# [TASK DETAILS]
Reproduce all entries precisely, down to the last character.

▬▬▬▬▬▬▬▬▬▬

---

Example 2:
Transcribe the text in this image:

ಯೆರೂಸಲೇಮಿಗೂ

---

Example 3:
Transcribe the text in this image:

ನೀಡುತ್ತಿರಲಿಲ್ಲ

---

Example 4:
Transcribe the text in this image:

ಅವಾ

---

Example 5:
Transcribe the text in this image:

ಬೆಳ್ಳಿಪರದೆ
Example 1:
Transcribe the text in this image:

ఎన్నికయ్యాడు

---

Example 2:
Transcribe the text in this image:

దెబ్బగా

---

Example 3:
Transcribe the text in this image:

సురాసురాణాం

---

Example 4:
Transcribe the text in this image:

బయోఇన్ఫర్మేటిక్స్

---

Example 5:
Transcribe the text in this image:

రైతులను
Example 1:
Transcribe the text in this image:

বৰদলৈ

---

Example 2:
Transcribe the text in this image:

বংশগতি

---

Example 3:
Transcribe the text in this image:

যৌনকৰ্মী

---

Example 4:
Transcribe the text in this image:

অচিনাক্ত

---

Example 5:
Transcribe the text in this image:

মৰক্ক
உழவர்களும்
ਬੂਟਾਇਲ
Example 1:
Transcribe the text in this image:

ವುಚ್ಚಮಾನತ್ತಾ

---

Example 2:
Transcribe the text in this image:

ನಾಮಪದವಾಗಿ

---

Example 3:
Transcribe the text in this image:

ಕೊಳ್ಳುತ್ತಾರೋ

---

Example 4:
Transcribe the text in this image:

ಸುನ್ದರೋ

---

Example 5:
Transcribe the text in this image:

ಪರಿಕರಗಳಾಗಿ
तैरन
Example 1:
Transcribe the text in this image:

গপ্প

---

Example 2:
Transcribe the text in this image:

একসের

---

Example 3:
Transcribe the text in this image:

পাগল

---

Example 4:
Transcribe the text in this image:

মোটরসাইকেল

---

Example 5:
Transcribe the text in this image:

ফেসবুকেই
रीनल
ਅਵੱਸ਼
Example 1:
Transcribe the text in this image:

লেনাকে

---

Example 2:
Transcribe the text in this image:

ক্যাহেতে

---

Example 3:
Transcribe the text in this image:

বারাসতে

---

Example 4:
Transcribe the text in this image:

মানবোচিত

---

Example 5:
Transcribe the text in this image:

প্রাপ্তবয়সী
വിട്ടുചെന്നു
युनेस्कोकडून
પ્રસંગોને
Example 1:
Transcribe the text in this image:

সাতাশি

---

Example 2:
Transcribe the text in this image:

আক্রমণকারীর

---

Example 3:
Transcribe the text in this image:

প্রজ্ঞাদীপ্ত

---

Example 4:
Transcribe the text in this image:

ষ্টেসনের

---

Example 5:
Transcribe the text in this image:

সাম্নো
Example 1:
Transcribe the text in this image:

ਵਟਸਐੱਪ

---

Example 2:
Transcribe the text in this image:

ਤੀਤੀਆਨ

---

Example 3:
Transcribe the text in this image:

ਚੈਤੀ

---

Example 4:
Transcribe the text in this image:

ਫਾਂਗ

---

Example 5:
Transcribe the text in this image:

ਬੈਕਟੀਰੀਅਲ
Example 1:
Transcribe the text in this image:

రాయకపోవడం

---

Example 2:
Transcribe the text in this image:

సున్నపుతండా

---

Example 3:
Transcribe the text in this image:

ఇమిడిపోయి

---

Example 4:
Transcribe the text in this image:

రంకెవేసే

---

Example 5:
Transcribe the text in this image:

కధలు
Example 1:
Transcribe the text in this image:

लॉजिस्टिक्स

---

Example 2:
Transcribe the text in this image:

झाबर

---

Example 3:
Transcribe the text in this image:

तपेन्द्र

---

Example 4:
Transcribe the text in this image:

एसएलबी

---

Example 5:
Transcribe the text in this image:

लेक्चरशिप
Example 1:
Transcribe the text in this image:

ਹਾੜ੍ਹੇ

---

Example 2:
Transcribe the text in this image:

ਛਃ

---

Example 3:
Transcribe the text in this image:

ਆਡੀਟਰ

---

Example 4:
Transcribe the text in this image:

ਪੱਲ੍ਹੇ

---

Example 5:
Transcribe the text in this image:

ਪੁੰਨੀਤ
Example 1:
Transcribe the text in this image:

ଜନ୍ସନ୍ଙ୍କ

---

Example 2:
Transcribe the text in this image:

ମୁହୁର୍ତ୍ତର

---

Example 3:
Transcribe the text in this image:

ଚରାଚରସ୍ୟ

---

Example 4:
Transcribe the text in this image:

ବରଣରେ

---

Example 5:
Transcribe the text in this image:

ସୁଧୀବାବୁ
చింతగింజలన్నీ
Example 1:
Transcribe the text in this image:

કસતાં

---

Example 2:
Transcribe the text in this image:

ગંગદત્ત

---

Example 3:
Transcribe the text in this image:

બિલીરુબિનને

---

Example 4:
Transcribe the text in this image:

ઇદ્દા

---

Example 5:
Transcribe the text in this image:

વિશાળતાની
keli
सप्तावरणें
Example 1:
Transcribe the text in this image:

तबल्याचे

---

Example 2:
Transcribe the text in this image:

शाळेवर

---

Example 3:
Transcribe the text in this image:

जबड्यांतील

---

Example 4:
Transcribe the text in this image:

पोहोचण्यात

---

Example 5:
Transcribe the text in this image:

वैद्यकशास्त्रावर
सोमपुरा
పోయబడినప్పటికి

▬▬▬▬▬▬▬▬▬▬

# [SOLUTION TO THE EXERCISE]
---

Example 2:
Transcribe the text in this image:

ಯೆರೂಸಲೇಮಿಗೂ

---

Example 3:
Transcribe the text in this image:

ನೀಡುತ್ತಿರಲಿಲ್ಲ

---

Example 4:
Transcribe the text in this image:

ಅವಾ

---

Example 5:
Transcribe the text in this image:

ಬೆಳ್ಳಿಪರದೆ
Example 1:
Transcribe the text in this image:

ఎన్నికయ్యాడు

---

Example 2:
Transcribe the text in this image:

దెబ్బగా

---

Example 3:
Transcribe the text in this image:

సురాసురాణాం

---

Example 4:
Transcribe the text in this image:

బయోఇన్ఫర్మేటిక్స్

---

Example 5:
Transcribe the text in this image:

రైతులను
Example 1:
Transcribe the text in this image:

বৰদলৈ

---

Example 2:
Transcribe the text in this image:

বংশগতি

---

Example 3:
Transcribe the text in this image:

যৌনকৰ্মী

---

Example 4:
Transcribe the text in this image:

অচিনাক্ত

---

Example 5:
Transcribe the text in this image:

মৰক্ক
உழவர்களும்
ਬੂਟਾਇਲ
Example 1:
Transcribe the text in this image:

ವುಚ್ಚಮಾನತ್ತಾ

---

Example 2:
Transcribe the text in this image:

ನಾಮಪದವಾಗಿ

---

Example 3:
Transcribe the text in this image:

ಕೊಳ್ಳುತ್ತಾರೋ

---

Example 4:
Transcribe the text in this image:

ಸುನ್ದರೋ

---

Example 5:
Transcribe the text in this image:

ಪರಿಕರಗಳಾಗಿ
तैरन
Example 1:
Transcribe the text in this image:

গপ্প

---

Example 2:
Transcribe the text in this image:

একসের

---

Example 3:
Transcribe the text in this image:

পাগল

---

Example 4:
Transcribe the text in this image:

মোটরসাইকেল

---

Example 5:
Transcribe the text in this image:

ফেসবুকেই
रीनल
ਅਵੱਸ਼
Example 1:
Transcribe the text in this image:

লেনাকে

---

Example 2:
Transcribe the text in this image:

ক্যাহেতে

---

Example 3:
Transcribe the text in this image:

বারাসতে

---

Example 4:
Transcribe the text in this image:

মানবোচিত

---

Example 5:
Transcribe the text in this image:

প্রাপ্তবয়সী
വിട്ടുചെന്നു
युनेस्कोकडून
પ્રસંગોને
Example 1:
Transcribe the text in this image:

সাতাশি

---

Example 2:
Transcribe the text in this image:

আক্রমণকারীর

---

Example 3:
Transcribe the text in this image:

প্রজ্ঞাদীপ্ত

---

Example 4:
Transcribe the text in this image:

ষ্টেসনের

---

Example 5:
Transcribe the text in this image:

সাম্নো
Example 1:
Transcribe the text in this image:

ਵਟਸਐੱਪ

---

Example 2:
Transcribe the text in this image:

ਤੀਤੀਆਨ

---

Example 3:
Transcribe the text in this image:

ਚੈਤੀ

---

Example 4:
Transcribe the text in this image:

ਫਾਂਗ

---

Example 5:
Transcribe the text in this image:

ਬੈਕਟੀਰੀਅਲ
Example 1:
Transcribe the text in this image:

రాయకపోవడం

---

Example 2:
Transcribe the text in this image:

సున్నపుతండా

---

Example 3:
Transcribe the text in this image:

ఇమిడిపోయి

---

Example 4:
Transcribe the text in this image:

రంకెవేసే

---

Example 5:
Transcribe the text in this image:

కధలు
Example 1:
Transcribe the text in this image:

लॉजिस्टिक्स

---

Example 2:
Transcribe the text in this image:

झाबर

---

Example 3:
Transcribe the text in this image:

तपेन्द्र

---

Example 4:
Transcribe the text in this image:

एसएलबी

---

Example 5:
Transcribe the text in this image:

लेक्चरशिप
Example 1:
Transcribe the text in this image:

ਹਾੜ੍ਹੇ

---

Example 2:
Transcribe the text in this image:

ਛਃ

---

Example 3:
Transcribe the text in this image:

ਆਡੀਟਰ

---

Example 4:
Transcribe the text in this image:

ਪੱਲ੍ਹੇ

---

Example 5:
Transcribe the text in this image:

ਪੁੰਨੀਤ
Example 1:
Transcribe the text in this image:

ଜନ୍ସନ୍ଙ୍କ

---

Example 2:
Transcribe the text in this image:

ମୁହୁର୍ତ୍ତର

---

Example 3:
Transcribe the text in this image:

ଚରାଚରସ୍ୟ

---

Example 4:
Transcribe the text in this image:

ବରଣରେ

---

Example 5:
Transcribe the text in this image:

ସୁଧୀବାବୁ
చింతగింజలన్నీ
Example 1:
Transcribe the text in this image:

કસતાં

---

Example 2:
Transcribe the text in this image:

ગંગદત્ત

---

Example 3:
Transcribe the text in this image:

બિલીરુબિનને

---

Example 4:
Transcribe the text in this image:

ઇદ્દા

---

Example 5:
Transcribe the text in this image:

વિશાળતાની
keli
सप्तावरणें
Example 1:
Transcribe the text in this image:

तबल्याचे

---

Example 2:
Transcribe the text in this image:

शाळेवर

---

Example 3:
Transcribe the text in this image:

जबड्यांतील

---

Example 4:
Transcribe the text in this image:

पोहोचण्यात

---

Example 5:
Transcribe the text in this image:

वैद्यकशास्त्रावर
सोमपुरा
పోయబడినప్పటికి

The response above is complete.